▶ _Source document_
--- START ---

Warning: Highly opinionated.
Psychosis is, like all extremes, extremely attractive to the outside obserber. It promises to sweep away all the petty dross, the mundaity and the small evils in a wave of glasslike malevolence, promising that all will be fine once half of us lie beneath the sodden earth. In reality, it simply creates it own mundanity.
Fondant on literature:
Orwell: 1984: Surpirisingly easy to read, well-constructed and delectably horrifying, a combination of gleaming, cruel intellect with mindless brutality laced with the crushing of all hope.
Miguel Cervantes: Don Quixote: reading it, and enjoying it. Takes it's time, but it's been pretty good so far.
The communist Manifesto: Read this, and understand why the world trembles at the rise of the red star.
Terry Goodkind: Starts off well, but slowly degenerates into a pissing match against socialism, and an espousal of his insane politics. Still worth reading, but it becomes so abjectly upsetting to have to section off the writing from the rhetoric.

--- END ---

▶ _What you will do_
[a] Repeat everything in the opinion piece from "Terry Goodkind: Starts" down to "from the rhetoric.".
[b] Answer these questions using the opinion piece:
(i) According to the piece, what is psychosis, like all extremes, to the outside observer?
(ii) Which Orwell book is listed under the literature heading?
(iii) What does the piece say the writer is doing with Don Quixote?
The items after this point are separate material and are not related to the opinion piece above.

▶ _Supplied data_
--- START ---

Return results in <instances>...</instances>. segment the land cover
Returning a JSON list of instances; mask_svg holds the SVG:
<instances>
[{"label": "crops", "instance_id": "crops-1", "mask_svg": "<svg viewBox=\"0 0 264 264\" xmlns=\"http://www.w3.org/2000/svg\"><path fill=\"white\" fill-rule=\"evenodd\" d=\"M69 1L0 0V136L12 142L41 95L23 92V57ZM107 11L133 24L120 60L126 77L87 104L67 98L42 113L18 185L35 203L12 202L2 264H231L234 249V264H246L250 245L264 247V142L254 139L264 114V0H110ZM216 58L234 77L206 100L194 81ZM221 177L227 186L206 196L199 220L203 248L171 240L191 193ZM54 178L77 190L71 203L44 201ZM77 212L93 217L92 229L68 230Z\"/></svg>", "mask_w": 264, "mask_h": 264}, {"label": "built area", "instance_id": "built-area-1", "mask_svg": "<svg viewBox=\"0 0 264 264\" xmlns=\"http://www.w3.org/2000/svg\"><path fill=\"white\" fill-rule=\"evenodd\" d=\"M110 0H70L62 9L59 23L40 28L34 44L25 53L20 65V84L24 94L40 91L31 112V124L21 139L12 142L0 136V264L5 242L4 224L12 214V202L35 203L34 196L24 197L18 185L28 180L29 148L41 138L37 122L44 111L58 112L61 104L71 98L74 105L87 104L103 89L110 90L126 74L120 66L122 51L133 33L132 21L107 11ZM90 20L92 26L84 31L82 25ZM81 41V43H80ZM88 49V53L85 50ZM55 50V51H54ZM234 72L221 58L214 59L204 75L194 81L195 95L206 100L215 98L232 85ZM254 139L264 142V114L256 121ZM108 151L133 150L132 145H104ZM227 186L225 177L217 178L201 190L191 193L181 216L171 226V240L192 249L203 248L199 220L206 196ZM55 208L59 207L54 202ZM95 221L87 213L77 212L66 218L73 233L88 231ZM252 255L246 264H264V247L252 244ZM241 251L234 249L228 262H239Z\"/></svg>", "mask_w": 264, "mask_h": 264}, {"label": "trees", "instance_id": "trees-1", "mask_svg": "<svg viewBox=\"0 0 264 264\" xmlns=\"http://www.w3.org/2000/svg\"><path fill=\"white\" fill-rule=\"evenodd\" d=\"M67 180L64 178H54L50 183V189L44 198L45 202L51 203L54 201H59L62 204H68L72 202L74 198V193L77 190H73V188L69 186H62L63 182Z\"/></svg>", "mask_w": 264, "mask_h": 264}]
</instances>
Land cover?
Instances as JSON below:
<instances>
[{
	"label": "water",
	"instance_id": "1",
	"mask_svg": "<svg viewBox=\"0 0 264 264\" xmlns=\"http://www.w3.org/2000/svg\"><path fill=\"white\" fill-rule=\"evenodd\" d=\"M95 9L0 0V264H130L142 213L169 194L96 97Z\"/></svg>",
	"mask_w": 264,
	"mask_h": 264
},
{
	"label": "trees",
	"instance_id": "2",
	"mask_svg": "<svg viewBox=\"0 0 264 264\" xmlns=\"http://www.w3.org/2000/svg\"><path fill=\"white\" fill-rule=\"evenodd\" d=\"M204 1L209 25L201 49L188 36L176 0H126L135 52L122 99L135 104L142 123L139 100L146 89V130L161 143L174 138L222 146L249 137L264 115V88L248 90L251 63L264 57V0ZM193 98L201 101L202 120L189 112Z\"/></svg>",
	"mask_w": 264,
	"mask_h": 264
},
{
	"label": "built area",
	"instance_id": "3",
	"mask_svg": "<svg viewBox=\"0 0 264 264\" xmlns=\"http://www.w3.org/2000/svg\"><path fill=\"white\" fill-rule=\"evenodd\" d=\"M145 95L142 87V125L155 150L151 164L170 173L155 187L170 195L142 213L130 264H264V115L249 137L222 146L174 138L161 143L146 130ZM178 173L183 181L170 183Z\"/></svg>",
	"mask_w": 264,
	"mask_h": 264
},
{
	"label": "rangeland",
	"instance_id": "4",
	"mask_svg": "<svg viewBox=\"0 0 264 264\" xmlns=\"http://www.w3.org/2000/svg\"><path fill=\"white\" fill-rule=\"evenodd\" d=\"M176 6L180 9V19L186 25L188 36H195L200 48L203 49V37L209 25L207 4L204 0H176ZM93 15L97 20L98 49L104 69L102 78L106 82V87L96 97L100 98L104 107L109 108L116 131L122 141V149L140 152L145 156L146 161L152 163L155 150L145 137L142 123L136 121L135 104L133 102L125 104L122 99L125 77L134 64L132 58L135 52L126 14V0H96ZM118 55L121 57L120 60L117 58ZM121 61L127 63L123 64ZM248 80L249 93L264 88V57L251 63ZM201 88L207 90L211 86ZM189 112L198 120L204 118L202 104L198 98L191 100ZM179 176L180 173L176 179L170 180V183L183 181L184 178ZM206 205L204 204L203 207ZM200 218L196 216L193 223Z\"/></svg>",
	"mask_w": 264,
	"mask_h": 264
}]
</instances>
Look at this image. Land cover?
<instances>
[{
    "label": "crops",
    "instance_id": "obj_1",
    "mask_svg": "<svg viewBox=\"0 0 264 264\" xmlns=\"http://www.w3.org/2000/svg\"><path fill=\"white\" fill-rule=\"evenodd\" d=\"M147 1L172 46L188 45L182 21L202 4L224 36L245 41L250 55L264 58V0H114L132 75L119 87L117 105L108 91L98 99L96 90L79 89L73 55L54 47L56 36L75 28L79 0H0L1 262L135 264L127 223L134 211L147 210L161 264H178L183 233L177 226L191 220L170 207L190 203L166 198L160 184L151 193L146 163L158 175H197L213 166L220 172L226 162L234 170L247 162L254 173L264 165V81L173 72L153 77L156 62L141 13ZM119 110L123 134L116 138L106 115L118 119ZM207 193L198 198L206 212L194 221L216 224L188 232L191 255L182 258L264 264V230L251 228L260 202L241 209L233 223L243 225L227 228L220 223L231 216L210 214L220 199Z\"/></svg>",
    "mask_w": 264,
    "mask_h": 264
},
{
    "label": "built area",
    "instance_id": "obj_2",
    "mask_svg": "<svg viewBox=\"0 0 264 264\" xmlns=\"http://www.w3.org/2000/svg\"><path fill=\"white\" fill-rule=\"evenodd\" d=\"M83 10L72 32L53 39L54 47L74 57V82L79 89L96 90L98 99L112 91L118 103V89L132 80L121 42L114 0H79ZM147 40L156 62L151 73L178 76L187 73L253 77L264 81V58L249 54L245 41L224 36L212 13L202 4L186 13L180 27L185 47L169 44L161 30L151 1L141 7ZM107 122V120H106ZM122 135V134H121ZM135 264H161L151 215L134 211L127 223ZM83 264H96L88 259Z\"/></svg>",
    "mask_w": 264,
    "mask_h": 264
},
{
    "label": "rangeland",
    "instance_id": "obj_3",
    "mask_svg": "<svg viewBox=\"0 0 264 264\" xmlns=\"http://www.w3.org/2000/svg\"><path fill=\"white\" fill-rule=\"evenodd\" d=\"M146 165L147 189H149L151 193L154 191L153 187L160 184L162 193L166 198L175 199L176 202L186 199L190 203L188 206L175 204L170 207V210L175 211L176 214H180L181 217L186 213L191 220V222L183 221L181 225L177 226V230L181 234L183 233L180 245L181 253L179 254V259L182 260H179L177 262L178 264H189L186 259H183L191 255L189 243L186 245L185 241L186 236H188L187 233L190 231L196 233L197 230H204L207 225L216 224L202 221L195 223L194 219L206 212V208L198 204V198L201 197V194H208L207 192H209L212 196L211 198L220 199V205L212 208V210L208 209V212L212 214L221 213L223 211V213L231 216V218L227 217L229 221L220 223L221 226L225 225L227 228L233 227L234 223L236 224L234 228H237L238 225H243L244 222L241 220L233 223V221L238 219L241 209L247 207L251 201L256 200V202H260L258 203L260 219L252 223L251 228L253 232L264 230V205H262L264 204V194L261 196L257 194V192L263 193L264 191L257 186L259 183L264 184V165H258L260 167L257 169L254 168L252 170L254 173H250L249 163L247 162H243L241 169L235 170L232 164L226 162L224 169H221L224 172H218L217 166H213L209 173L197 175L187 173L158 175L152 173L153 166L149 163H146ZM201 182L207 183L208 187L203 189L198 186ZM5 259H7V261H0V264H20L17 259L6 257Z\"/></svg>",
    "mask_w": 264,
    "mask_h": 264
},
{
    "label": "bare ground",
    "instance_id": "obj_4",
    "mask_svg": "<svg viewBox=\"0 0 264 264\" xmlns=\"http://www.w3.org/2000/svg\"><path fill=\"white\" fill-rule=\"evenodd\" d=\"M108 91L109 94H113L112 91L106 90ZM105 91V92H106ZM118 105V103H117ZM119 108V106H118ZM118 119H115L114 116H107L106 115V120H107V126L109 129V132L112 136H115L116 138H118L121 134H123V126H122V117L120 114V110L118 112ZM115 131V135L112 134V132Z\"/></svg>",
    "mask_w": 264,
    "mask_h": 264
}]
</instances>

--- END ---

▶ _Solutions for each task_
[a]
Terry Goodkind: Starts off well, but slowly degenerates into a pissing match against socialism, and an espousal of his insane politics. Still worth reading, but it becomes so abjectly upsetting to have to section off the writing from the rhetoric.

[b]
(i) Extremely attractive.
(ii) 1984.
(iii) Reading it and enjoying it.